Photoshop credit: VVM
The Right twittersphere has been buzzing for the past week about planned ambushes of CPAC 2012, the annual gathering of conservatives in D.C., by the Occupier mob. The conference kicks off today and every major Republican speaker has a giant target on his/her back — because every fame-seeker, troll, Michael Moore wannabe, and glitter-bomber will be looking to claim their 15 minutes of infamy.
Lachlan Markay at Heritage reported on the saboteurs’ schemes earlier this week:
During a Thursday meeting at McPherson Square, until Saturday the epicenter of the protests, Occupiers brainstormed tactics for shutting down or disrupting the conference, according to a source who was present at the meeting.
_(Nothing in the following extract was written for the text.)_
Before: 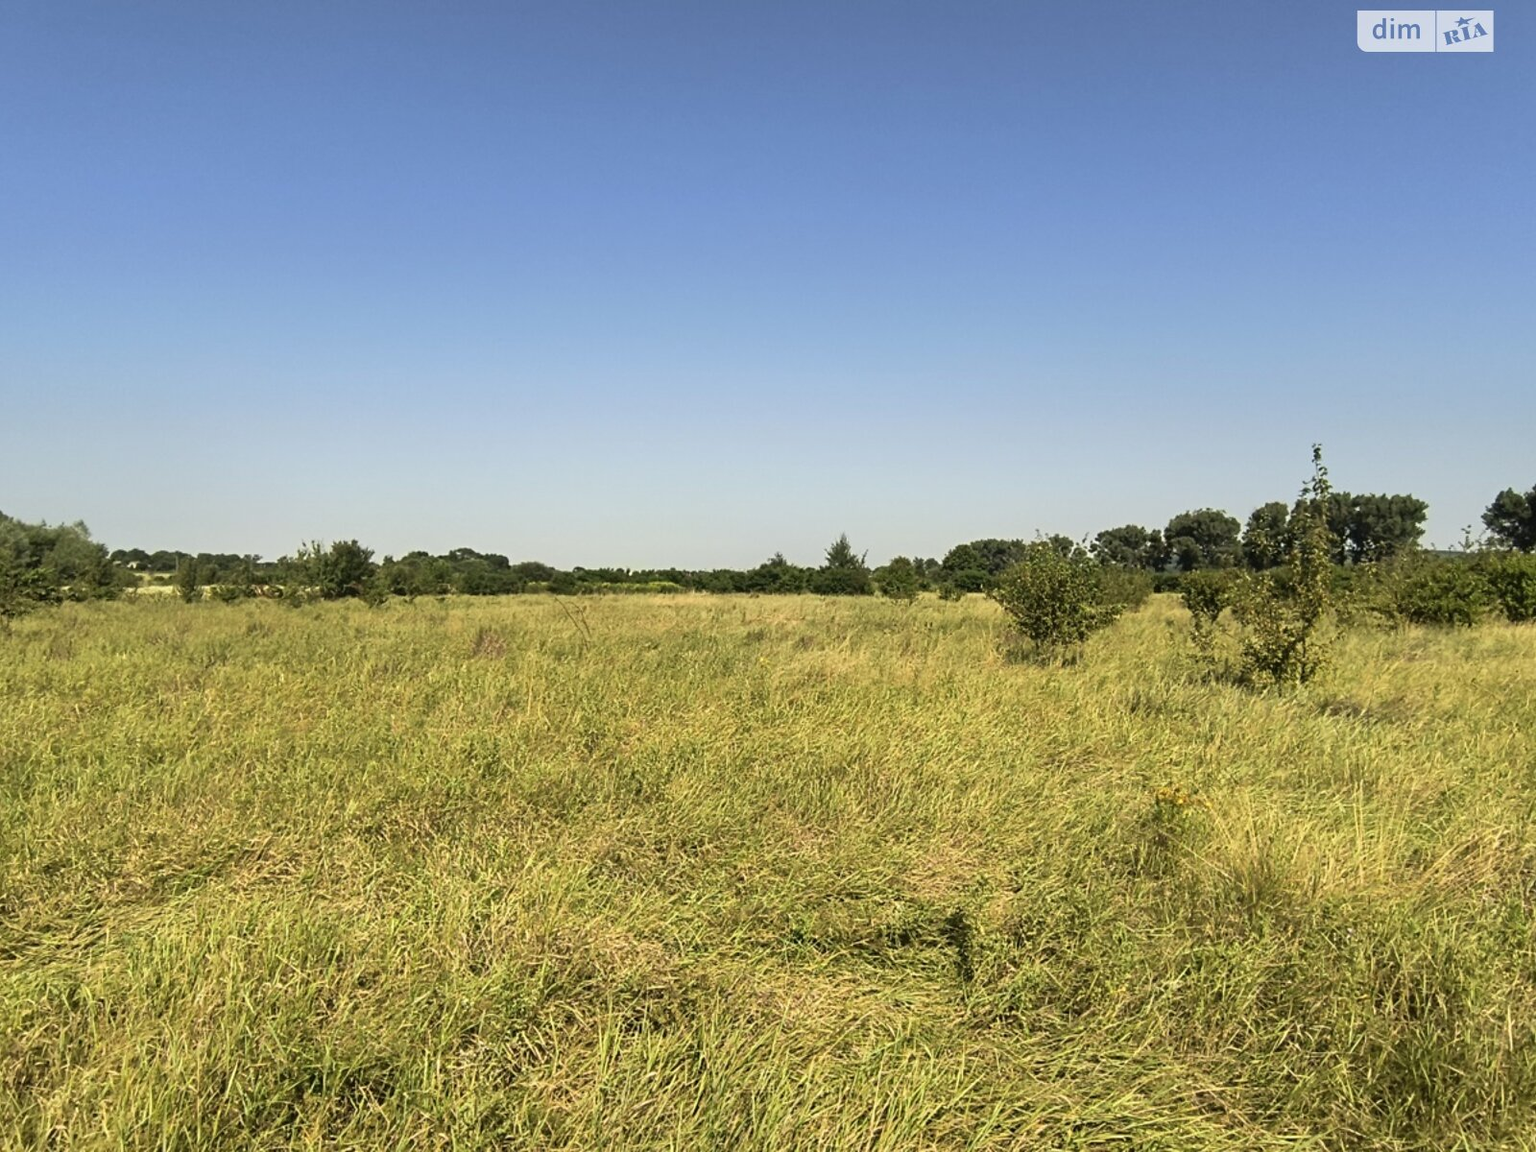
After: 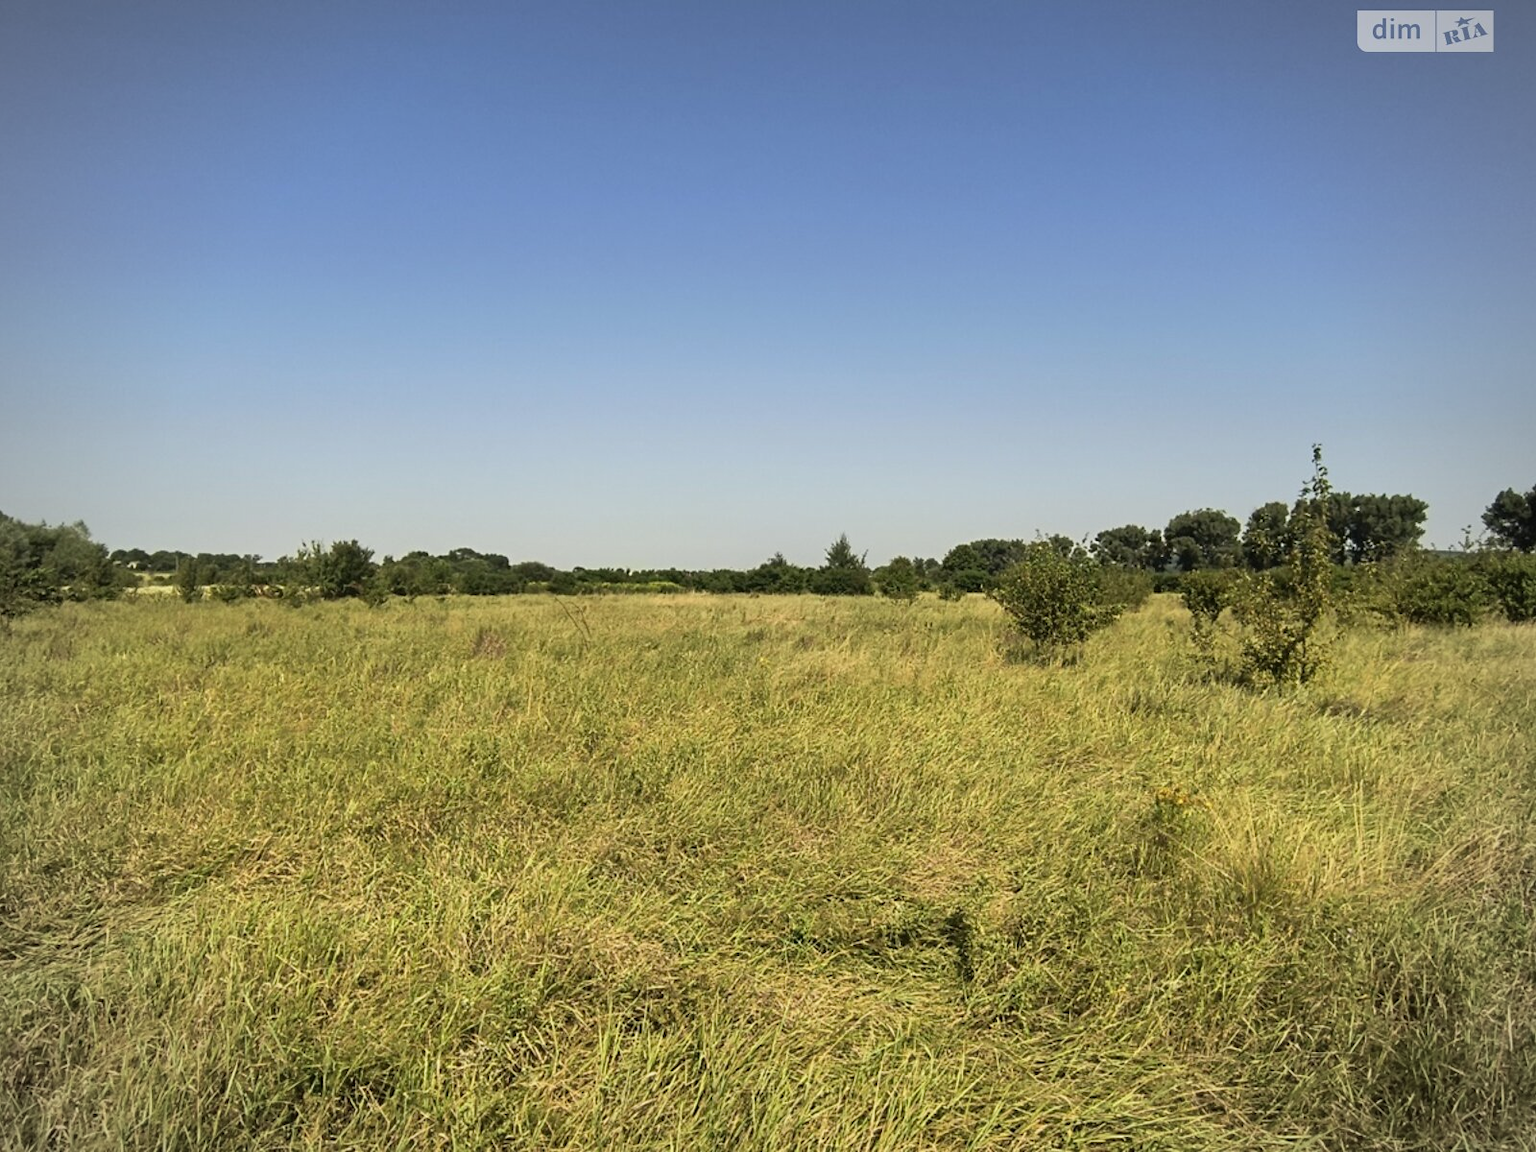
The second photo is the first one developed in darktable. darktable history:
exposure: exposure -0.153 EV, compensate highlight preservation false
vignetting: fall-off radius 63.6%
The protesters suggested pulling fire alarms in the hotel where the conference will take place, screaming “fire” during conference activities, “glitter-bombing” participants, cutting electrical power, and barricading entrances to the hotel, according to the source, who requested anonymity.
“Speakers will be physically assaulted, not just verbally confronted,” the source told Scribe in an email. Two Occupiers, who the source also identified as members of the New Black Panther Party, “said they would be disappointed if they didn’t get arrested and planned to ‘make it count.’”
The source quoted another protester as saying, “Mitt [Romney] has Secret Service now, but [Newt] Gingrich and [Andrew] Breitbart don’t,” seemingly suggesting that the latter two would not be as heavily guarded.
Protesters planned to conduct most of these activities on Saturday, the last day of the conference, so as not to overlap with the recently announced protests by labor groups on Thursday and Friday.
Labor Union Report has details of the Big Labor goons’ plans:
According to the AFL-CIO’s Washington DC Metro Council website, “Actions are currently being planned for noontime andafter work on Friday, February 10.”
Apparently, the unions plans to attempt to disrupt the conference with rats, puppets, and more:
WE’VE HEARD ENOUGH FROM THE 1%! Join the rally featuring tents, an inflatable fat cat, puppets, “candidate Walmart,” and more to LET THE VOICES OF THE 99% BE HEARD!
There is also a Facebook page for Occupy CPAC, posted by Change to Win staffer, Trina Tocco. It is important to note that Change to Win is the SEIU-led federation that broke away from the AFL-CIO in 2005—which means both union federations are involved in planning the attacks on CPAC.
Mockery is the best medicine.
If they bring the glitter, you bring the silly string.
When they scream and spit, spray Lysol.
When they make a mess, bar the door and don’t let them leave ’til they clean it up.
Then soldier on!
Flashback: The conservative bloggers who attended BlogCon in Denver earlier this year ably dispatched the Occupier mob with hilarious wit and political jujitsu.
Commenter squeaker1: A “Super-Soaker” filled with lightly perfumed water would work well on smelly protesters.